Question for attentive readers: Why do we define both components in the parallel group as resizable in this example? It seems enough to have just c3 resizable since c4 is not stretched anyway...

The answer is: because of platform and localization independence. Otherwise we would have to rely on that c4 component always being bigger than c3 . But this may change when the application runs on different platform or is translated to another language. By having both components resizeable they adjust to each other, no matter which one is bigger at a given moment.

Making Components the Same Size

The previous case is special because the components are in the same parallel group. But what if we wanted unrelated components to have the same size? Clearly, the same size cannot always be ensured by grouping. The OK and Cancel buttons in a row at the bottom of a dialog are a good example. For this purpose GroupLayout provides a linkSize method. This method allows the size of arbitrary components to be linked regardless of where they are placed. The resulting size of the linked components is set according to the largest component. For example:

layout.linkSize(SwingConstants.HORIZONTAL, c3, c4);

In this example, the size is linked selectively for the horizontal dimension.

Runtime Changes to Your GUI

There are two important methods that you can use to make changes to your GUI at runtime, replace() and setHonorsVisibility() . Using these two methods, you can exchange components or change the visibility of components at runtime and have the GUI rearrange itself accordingly.

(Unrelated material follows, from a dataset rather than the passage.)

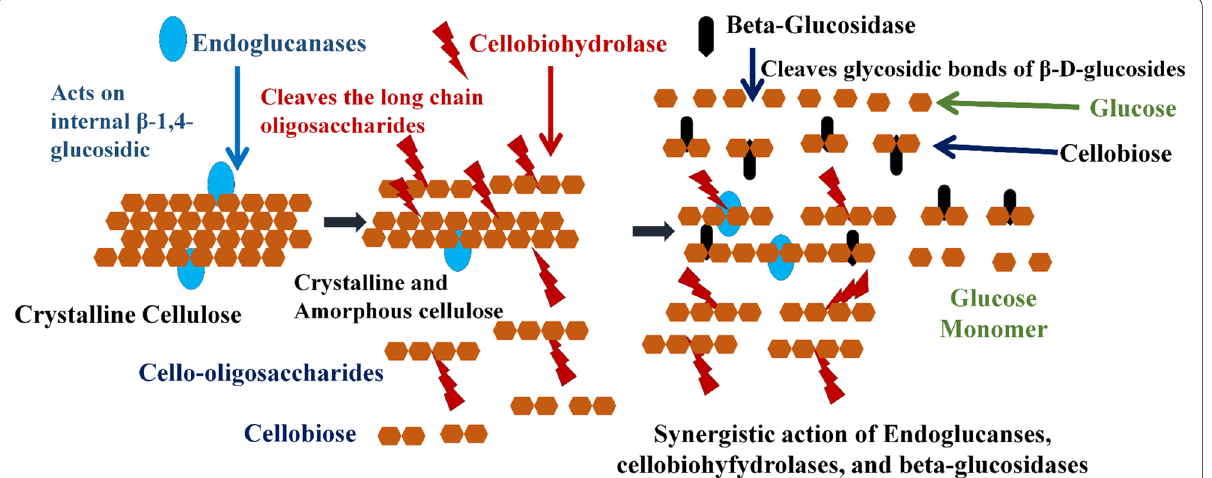
Fig. 2 Mechanism of cellulolytic enzymes (adapted with permission from Kumar and Verma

replace(Component existingComponent, Component newComponent) replaces an existing component with a new one. One of the common operations needed for dynamic layouts is the ability to replace components like this. For example, perhaps a check box toggles between a component displaying a graph or a tree. GroupLayout makes this scenario simple with the replace() method. You can swap components without recreating all the groups.

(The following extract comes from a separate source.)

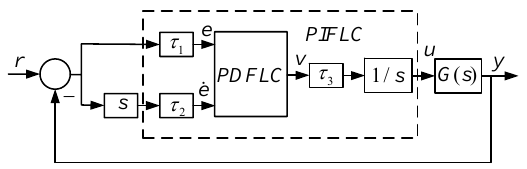
Fig. 1. The T-S PI fuzzy control system.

Another common operation in user interfaces is to dynamically change the visibility of components. Perhaps components are shown only as a user completes earlier portions of a form. To avoid components shuffling around in such a scenario, space should be taken up regardless of the visibility of the components. GroupLayout offers two ways to configure how invisible components are treated. The setHonorsVisibility(boolean) method globally sets how invisible components are handled. A value of true, the default, indicates invisible components are treated as if they are not there. On the other hand, a value of false provides space for invisible components, treating them as though they were visible. The setHonorsVisibility(Component,Boolean) method can be used to configure the behavior at the level of a specific component. To determine how visibility is handled, GroupLayout first checks if a value has been specified for the Component, if not, it checks the setting of the global property.

Some history:

GroupLayout in the Java Standard Edition 6 consists of three distinct bodies of work: the ability to get the baseline for a component, the ability to get the preferred gap between components ( LayoutStyle ), and GroupLayout . This work was originally done as an open source project at

NetBeans 5.0 supports GroupLayout by way of the swing-layout project. Because of the success of this work, all three portions have been rolled into GroupLayout in Java Standard Edition version 6. The main difference between the GroupLayout in Java SE 6 and swing-layout is in the package name and method names. NetBeans 5.5 provides the ability to target either the GroupLayout in Java SE 6, or the GroupLayout in swing-layout. Which version NetBeans targets is determined by the version of the Java platform your project targets. A project targeting Java SE 6 uses the GroupLayout in Java SE, otherwise GroupLayout in swing-layout is used.